In a speech April 30, Bank of Canada governor Stephen Poloz says a recovery from the current economic crisis requires monetary policy to play a significant role once public health restrictions ease.
But for the recovery to really take off, stimulus actions need to “reach the ultimate borrower,” Poloz says.
In the text of his speech posted online, Poloz points to how longer-term mortgage rates were “sticky” after the Bank of Canada lowered its target overnight rate “because banks were still funding themselves at relatively steep rates in bond markets.”
Speaking to the Ivey School of Business in London, Ont., April 30, Poloz recalls the significance of the economic shock hitting him during a global meeting of top central bankers on March 8, where governors from China, Italy and South Korea detailed their experiences.
“I also attended a memorial service for a friend later that day. That was my last social activity, and we were afraid to shake hands or touch the food,” Poloz says.
“I will always recall my dear friend Jim’s memorial service as the moment when the penny truly dropped.”
Since that time, the central bank has cut its key interest from 1.75% to 0.25%, which is essentially as low it can go.
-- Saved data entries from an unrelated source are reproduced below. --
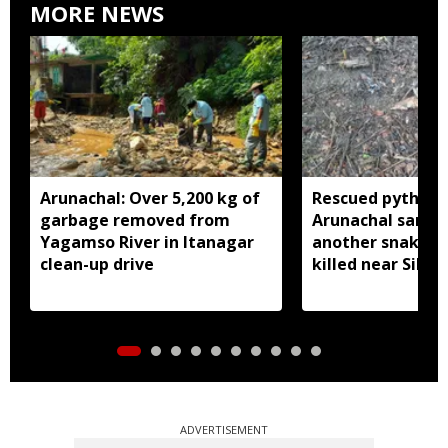
MORE NEWS
Arunachal: Over 5,200 kg of
Rescued python r
garbage removed from
Arunachal sanctu
Yagamso River in Itanagar
another snake r
clean-up drive
killed near Silluk
ADVERTISEMENT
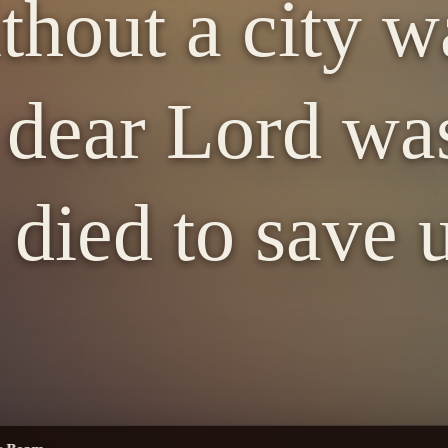
thout a city wa
dear Lord was
ied to save u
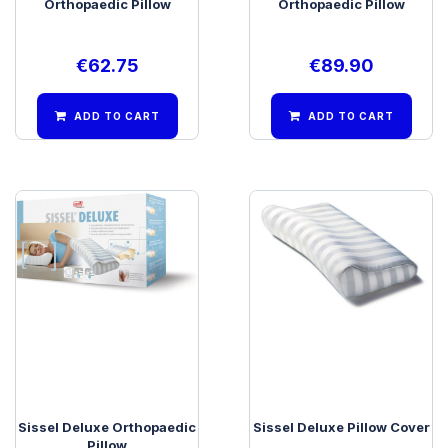
Orthopaedic Pillow
Orthopaedic Pillow
€
62.75
€
89.90
ADD TO CART
ADD TO CART
Sissel Deluxe Orthopaedic
Sissel Deluxe Pillow Cover
Pillow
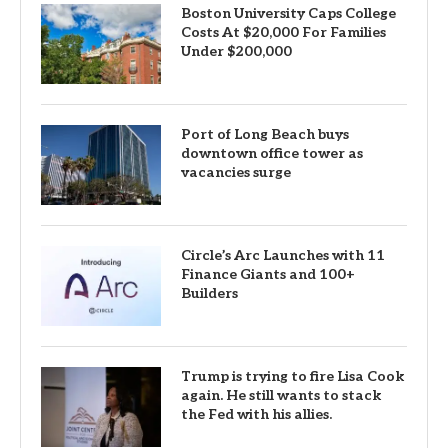
Boston University Caps College
Costs At $20,000 For Families
Under $200,000
Port of Long Beach buys
downtown office tower as
vacancies surge
Circle’s Arc Launches with 11
Finance Giants and 100+
Builders
Trump is trying to fire Lisa Cook
again. He still wants to stack
the Fed with his allies.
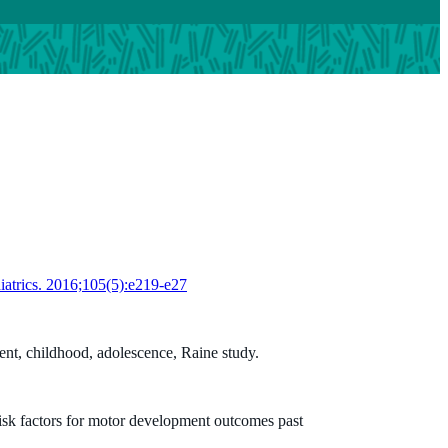
diatrics. 2016;105(5):e219-e27
ent, childhood, adolescence, Raine study.
risk factors for motor development outcomes past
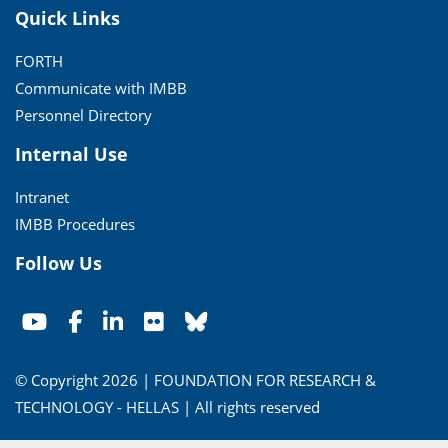
Quick Links
FORTH
Communicate with IMBB
Personnel Directory
Internal Use
Intranet
IMBB Procedures
Follow Us
© Copyright 2026 | FOUNDATION FOR RESEARCH &
TECHNOLOGY - HELLAS | All rights reserved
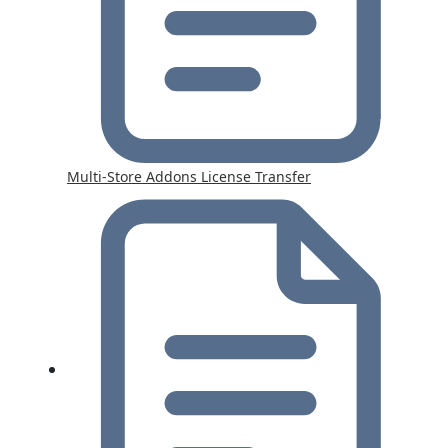
Multi-Store Addons License Transfer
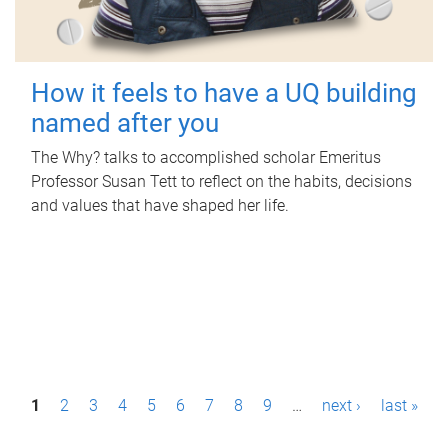
How it feels to have a UQ building
named after you
The Why? talks to accomplished scholar Emeritus
Professor Susan Tett to reflect on the habits, decisions
and values that have shaped her life.
P
1
2
3
4
5
6
7
8
9
…
next ›
last »
a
It has also undertaken an unprecedented bond-purchasing program to pump liquidity in financial markets.
The bank has also resisted putting any specific numbers on its outlook for the economy, citing the uncertainty around how soon public health officials can contain the pandemic. Poloz says comparisons to past downturns are “unhelpful, for they use arithmetic to compare various events that had very different effects on people.”
He says the situation today is more akin to a natural disaster than a depression with fiscal policy in place “to essentially stop the clock and later restart” the economy.
Poloz says the central bank will keep a close eye to avoid rapid inflation during a recovery.
“We are alert to this risk and have the tools to respond should it materialize. But at present we see the risk of disinflation as more immediate,” he says.